• [WHAT IS EXPECTED]:
Count the lines in the entries below that contain the string "image" and reply with only that number.

RECORDS PROVIDED: Begin

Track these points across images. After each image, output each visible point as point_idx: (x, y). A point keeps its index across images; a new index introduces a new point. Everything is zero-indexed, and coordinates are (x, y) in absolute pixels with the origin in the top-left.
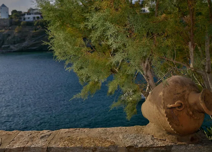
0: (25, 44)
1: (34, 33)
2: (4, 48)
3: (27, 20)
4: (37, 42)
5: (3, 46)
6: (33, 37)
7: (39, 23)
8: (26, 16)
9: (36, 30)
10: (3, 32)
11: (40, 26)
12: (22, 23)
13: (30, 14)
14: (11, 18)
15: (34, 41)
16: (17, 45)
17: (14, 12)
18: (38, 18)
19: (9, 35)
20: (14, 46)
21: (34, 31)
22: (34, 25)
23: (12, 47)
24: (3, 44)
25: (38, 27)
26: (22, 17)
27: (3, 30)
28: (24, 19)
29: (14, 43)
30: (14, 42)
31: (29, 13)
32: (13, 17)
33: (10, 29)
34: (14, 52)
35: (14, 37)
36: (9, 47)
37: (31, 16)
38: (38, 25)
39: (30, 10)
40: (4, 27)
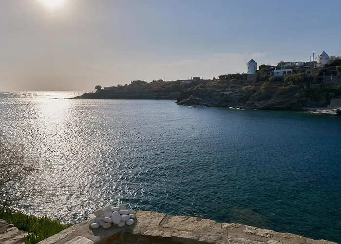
0: (270, 102)
1: (283, 89)
2: (248, 105)
3: (276, 75)
4: (286, 99)
5: (248, 102)
6: (281, 93)
7: (290, 78)
8: (276, 71)
9: (285, 86)
10: (250, 88)
11: (291, 82)
12: (270, 79)
13: (280, 69)
14: (259, 74)
15: (283, 99)
16: (262, 102)
17: (263, 66)
18: (289, 72)
19: (255, 91)
20: (259, 103)
21: (283, 88)
22: (284, 81)
23: (256, 104)
24: (247, 100)
25: (288, 83)
26: (271, 72)
27: (249, 86)
28: (273, 75)
29: (260, 101)
31: (278, 67)
32: (261, 72)
33: (256, 85)
34: (258, 109)
35: (260, 94)
36: (253, 103)
37: (281, 71)
38: (288, 80)
39: (280, 64)
40: (250, 83)
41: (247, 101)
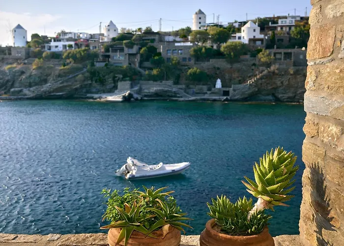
0: (46, 87)
1: (61, 70)
2: (14, 93)
3: (53, 50)
4: (65, 84)
5: (12, 90)
6: (59, 76)
7: (70, 55)
8: (53, 44)
9: (64, 66)
10: (16, 67)
11: (71, 59)
12: (44, 55)
13: (60, 41)
14: (29, 47)
15: (61, 83)
16: (34, 88)
17: (35, 36)
18: (70, 46)
19: (23, 73)
20: (29, 90)
21: (62, 68)
22: (62, 58)
23: (26, 91)
24: (12, 86)
25: (68, 61)
26: (46, 45)
27: (15, 65)
28: (50, 49)
29: (30, 86)
30: (30, 83)
31: (57, 39)
32: (31, 44)
33: (25, 64)
34: (28, 99)
35: (30, 76)
36: (21, 91)
37: (60, 44)
38: (68, 57)
39: (59, 34)
40: (16, 60)
41: (11, 88)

RECORDS PROVIDED: End

• [SOLUTION TO THE EXERCISE]:
1